The King (James Marsh, 2005) , a small-budget film with Gael Garcia Bernal playing a character named Elvis and William Hurt playing his found-religion-and-became-a-preacher-so-he-can’t-claim-his-illigitimate-son-Elvis father. The father, David Sandow, repudiates Elvis, a 21-year-old just out of the Navy, and hides the truth from his two teenage children and parish as a way to protect his middle-class lifestyle built on a lie of righteousness. As a way of getting close to the family, the son strikes up a friendship with his half-sister, Malerie (played by Pell James). In a moment fraught with doubt and guilt, Elvis crosses the moral line and starts a romantic relationship with his half-sister, resulting in her brother confronting Elvis, demanding that he leave her alone. In a fit of emotion Elvis kills his half-brother, Paul (played by Paul Dano), and sinks him in a swamp. In the meantime Malerie gets pregnant. Elvis tells her that he has killed Paul, and they say prayers at the swamp. In his grief over the “disappearance” of his teenage son, David takes in Elvis, and then in front of his congregation claims Elvis as his son. Malerie tells her mother, Twyla (Laura Herring), as Elvis watches from an upstairs window. He shoots them with his rifle and goes to his father at the church to confess, saying “I need to get right with God.”
This is the last spoken line of the film, followed by a shot of the digital sign outside the church, giving the “Pastor David Sandow” name and announcing the “Worship & Praise,” “Bible Study,” and “Prayer Meeting” schedule. The title of the film comes from a scene in a restaurant, just after Malerie has learned she is pregnant by a man who is her half-brother. In that scene Elvis puts on a paper crown, and his expression is eerily one of innocent ignorance. The film blurs the lines between innocence and culpability and, especially, between transgression and confession, where confession itself has the quality of a transgressive forced innocence.

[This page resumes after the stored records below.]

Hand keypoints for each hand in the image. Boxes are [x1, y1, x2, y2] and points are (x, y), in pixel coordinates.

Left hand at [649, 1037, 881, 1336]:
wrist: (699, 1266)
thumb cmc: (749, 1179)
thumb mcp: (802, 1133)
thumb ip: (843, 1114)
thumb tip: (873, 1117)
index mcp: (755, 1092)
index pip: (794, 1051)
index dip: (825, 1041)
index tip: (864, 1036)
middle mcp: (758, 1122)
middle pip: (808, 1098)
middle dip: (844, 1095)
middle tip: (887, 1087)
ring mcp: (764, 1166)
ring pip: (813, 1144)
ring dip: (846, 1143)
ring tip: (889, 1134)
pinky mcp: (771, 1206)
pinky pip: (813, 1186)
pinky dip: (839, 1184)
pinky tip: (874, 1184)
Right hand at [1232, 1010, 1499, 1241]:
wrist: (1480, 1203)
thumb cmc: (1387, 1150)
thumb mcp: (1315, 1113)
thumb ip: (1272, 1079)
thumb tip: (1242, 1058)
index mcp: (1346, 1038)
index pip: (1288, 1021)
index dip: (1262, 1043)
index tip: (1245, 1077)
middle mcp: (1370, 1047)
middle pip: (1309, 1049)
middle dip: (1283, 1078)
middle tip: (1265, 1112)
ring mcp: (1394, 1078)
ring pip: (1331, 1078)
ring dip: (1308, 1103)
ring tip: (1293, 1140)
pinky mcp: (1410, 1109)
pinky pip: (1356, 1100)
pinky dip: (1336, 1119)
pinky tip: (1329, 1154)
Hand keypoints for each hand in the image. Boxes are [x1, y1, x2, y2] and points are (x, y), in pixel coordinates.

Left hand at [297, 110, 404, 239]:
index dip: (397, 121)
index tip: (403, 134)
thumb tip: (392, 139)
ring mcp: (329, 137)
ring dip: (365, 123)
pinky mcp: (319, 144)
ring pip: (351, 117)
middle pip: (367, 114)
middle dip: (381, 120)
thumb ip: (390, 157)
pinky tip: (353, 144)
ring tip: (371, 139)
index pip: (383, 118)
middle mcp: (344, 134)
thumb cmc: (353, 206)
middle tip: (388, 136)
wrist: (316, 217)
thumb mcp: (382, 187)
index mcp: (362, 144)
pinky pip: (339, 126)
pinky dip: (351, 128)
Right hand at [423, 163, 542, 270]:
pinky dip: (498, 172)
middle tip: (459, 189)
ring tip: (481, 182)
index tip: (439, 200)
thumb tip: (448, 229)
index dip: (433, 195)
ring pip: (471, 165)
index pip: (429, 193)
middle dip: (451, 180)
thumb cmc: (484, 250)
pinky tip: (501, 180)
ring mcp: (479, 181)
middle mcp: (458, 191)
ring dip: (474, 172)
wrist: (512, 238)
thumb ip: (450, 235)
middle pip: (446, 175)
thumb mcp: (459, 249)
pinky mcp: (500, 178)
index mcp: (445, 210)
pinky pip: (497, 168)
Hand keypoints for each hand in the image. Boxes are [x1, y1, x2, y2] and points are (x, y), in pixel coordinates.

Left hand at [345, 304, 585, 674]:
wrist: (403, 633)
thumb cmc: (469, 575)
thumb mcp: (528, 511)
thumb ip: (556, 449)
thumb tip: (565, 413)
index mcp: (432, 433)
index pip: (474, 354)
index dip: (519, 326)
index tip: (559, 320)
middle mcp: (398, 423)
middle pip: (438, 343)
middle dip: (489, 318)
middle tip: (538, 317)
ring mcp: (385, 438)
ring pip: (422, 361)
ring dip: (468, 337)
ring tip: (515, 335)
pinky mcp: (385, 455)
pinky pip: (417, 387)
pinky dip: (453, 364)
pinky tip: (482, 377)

Concerning the film style, except for the scene where Elvis knifes Paul, the action is quietly presented with subtle religious symbology and little dialogue. Even the murder of the daughter and her mother is represented only after the fact, with Elvis laying their bodies tenderly on a bed and in the process bloodying his shirt and hands. The final scene, where the audience sees the face of David sitting at his desk and Elvis’ back to the camera as he stands before his father, is not subtle, but it is deliberately slow paced. It puts the Christian imagery of the film into full, blatant dissonance with itself: Elvis’ bloody hand is not at his side but raised at a 45 angle, palm facing the father and, thus, turned away from the camera. The effect is a sort of double image, of one standing in supplication before his father but also one taking the stance of a martyr.